My basement looks like the rest of my house, except it has basement windows instead of regular wood windows like the rest of the house. There’s a full bath with shower, a bedroom, a utility room (big one), walk in closet, wet bar, storage room, wall to wall carpet, and it’s the size of my upstairs space less garage. There’s a sump pump so it doesn’t fill with water. My laundry room’s on the main floor (and real estate listings advertise this fact – main floor laundry – so you don’t have to climb stairs). I am investigating adding a pole barn of sorts out back, though. Shed just seems so small.

My basement looks like the rest of my house, except it has basement windows instead of regular wood windows like the rest of the house. There’s a full bath with shower, a bedroom, a utility room (big one), walk in closet, wet bar, storage room, wall to wall carpet, and it’s the size of my upstairs space less garage. There’s a sump pump so it doesn’t fill with water. My laundry room’s on the main floor (and real estate listings advertise this fact – main floor laundry – so you don’t have to climb stairs). I am investigating adding a pole barn of sorts out back, though. Shed just seems so small.

I’ve lived in Houston, Austin, Waco, and now Bend, Oregon. I’ve never lived in a house that’s had a basement.

A friend of mine had a house built in Yuma, AR, and his house had a basement. That was the first time I’d ever seen one.

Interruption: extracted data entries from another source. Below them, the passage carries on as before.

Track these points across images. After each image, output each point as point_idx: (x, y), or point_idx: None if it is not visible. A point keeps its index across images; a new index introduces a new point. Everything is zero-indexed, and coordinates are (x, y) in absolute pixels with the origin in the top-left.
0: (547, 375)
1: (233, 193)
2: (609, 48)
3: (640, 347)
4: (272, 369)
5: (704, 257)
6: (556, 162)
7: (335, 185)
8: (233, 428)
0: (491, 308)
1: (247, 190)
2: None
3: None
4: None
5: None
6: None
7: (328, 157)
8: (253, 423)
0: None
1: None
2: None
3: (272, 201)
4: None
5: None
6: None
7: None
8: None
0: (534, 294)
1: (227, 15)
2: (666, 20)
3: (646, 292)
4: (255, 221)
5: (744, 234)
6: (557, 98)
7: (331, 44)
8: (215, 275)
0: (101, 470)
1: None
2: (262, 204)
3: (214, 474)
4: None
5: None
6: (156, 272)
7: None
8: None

The amusing thing, I thought, was that he’d had the basement built to be an almost exact duplicate of the ground floor of his house- so, effectively, he had two houses- one on top of the other. Staying the night at his house was amusing- we had a house entirely to ourselves…

If you have to make a four foot deep “basement” and then fill it it and pour a slab, you might as well dig 4 feet deeper, add 4 more feet of wall and get useful space.

Don’t have a basement at our house. Love the house. Hate not having a basement.

Our lot, on the side of a mountain doesn’t lend itself to a basement. It could have been done, but would have been very very wet.

A basement makes it much easier to work on a house. It gives you a place to run wiring and plumbing.

I’m adding a 2 story 500 square foot addition to the side of the house. The main reason is to get the mechanical room out of the house, and the washer dryer out of the kitchen.

I have a 10x12 shed. It’s mostly just a big tool box.

There are basically no basements in Albuquerque because of the way the ground is. Lots of rock not far down, and nobody is going to blast out a hole in the rock just to put in a basement.